One JetBlue Airways Corporation trader rolled her long call position up and out
JetBlue Airways Corporation (NASDAQ:JBLU) is up 4.4% at $13.27 -- and earlier hit a seven-year high of $13.48 -- as traders cheer the company's plans to appease shareholders at the expense of its passengers. Specifically, JBLU said it is adding more seats to its Airbus 320, and will begin charging baggage fees. Against this backdrop, calls are crossing the tape at a rate seven times the intraday average, and are outpacing puts by a roughly 27-to-1 margin.
The majority of the day's action has centered on two options -- the January 2015 13-strike call and the March 14 call, where a collective 21,603 contracts have traded. According to Trade-Alert, the bulk of the activity occurred as several large blocks of the former were sold to close, while symmetrical blocks of the latter were simultaneously bought to open.
In other words, it appears this speculator rolled her bullish bet up and out, eyeing additional gains for JBLU through March options expiration. Delta on the March 14 call is docked at 0.47, suggesting a 47% chance JBLU will be sitting north of $14 at the close on Friday, March 20 -- a feat not accomplished since February 2007.
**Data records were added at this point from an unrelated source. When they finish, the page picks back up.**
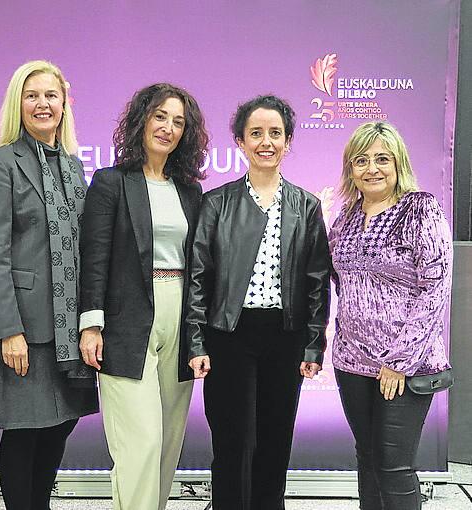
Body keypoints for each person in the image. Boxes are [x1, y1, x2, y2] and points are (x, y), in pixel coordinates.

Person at [186, 95, 331, 510]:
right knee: (232, 441)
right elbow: (200, 276)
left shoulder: (306, 206)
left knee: (274, 439)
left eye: (275, 133)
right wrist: (196, 342)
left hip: (285, 338)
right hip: (228, 335)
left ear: (288, 142)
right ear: (240, 142)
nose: (266, 141)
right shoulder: (217, 202)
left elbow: (317, 281)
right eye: (256, 133)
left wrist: (312, 343)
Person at [78, 83, 209, 510]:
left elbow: (201, 266)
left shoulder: (190, 191)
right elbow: (94, 258)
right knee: (142, 443)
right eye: (160, 117)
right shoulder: (111, 183)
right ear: (141, 120)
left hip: (180, 315)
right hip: (125, 320)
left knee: (169, 442)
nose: (168, 128)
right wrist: (91, 324)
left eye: (178, 122)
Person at [0, 60, 98, 510]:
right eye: (32, 96)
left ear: (64, 104)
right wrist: (9, 329)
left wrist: (91, 318)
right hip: (24, 327)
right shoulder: (0, 163)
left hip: (69, 326)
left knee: (61, 423)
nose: (42, 104)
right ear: (18, 105)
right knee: (24, 429)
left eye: (51, 95)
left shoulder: (72, 165)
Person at [329, 121, 453, 510]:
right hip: (351, 364)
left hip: (405, 368)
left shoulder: (420, 209)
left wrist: (398, 362)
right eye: (361, 160)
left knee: (393, 467)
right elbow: (340, 281)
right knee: (367, 460)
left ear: (398, 163)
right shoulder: (344, 218)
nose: (372, 169)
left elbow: (434, 289)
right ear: (351, 169)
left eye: (382, 159)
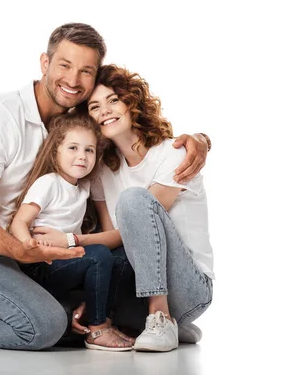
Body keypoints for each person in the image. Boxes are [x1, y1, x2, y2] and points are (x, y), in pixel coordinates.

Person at [0, 22, 210, 351]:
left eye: (86, 71)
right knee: (46, 327)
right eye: (64, 65)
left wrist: (201, 140)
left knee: (77, 311)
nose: (73, 81)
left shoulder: (77, 136)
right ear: (44, 63)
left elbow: (127, 222)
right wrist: (24, 251)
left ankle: (158, 318)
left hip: (20, 259)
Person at [70, 64, 214, 352]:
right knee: (69, 318)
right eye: (95, 107)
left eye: (113, 100)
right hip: (136, 288)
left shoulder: (174, 153)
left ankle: (161, 316)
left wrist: (71, 242)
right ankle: (164, 323)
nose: (105, 111)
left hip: (188, 287)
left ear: (131, 102)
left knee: (133, 200)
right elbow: (113, 249)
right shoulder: (101, 171)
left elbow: (129, 233)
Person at [9, 113, 134, 351]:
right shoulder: (49, 183)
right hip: (42, 265)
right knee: (98, 255)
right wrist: (30, 246)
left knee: (120, 256)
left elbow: (109, 234)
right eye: (73, 148)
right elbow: (19, 222)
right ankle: (97, 330)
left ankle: (100, 316)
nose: (81, 156)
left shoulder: (84, 187)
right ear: (56, 151)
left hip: (69, 261)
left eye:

Today's call-skewed session just echoes the shift in sentiment JBLU has been experiencing in recent weeks. At the International Securities Exchange (ISE), Chicago Board Options Exchange (CBOE), and NASDAQ OMX PHLX (PHLX), the stock's 10-day call/put volume ratio of 43.29 ranks in the 84th percentile of its annual range. Although, with more than one-fifth of JetBlue Airways Corporation's (NASDAQ:JBLU) float sold short, a portion of this activity could be at the hands of short sellers initiating upside hedges.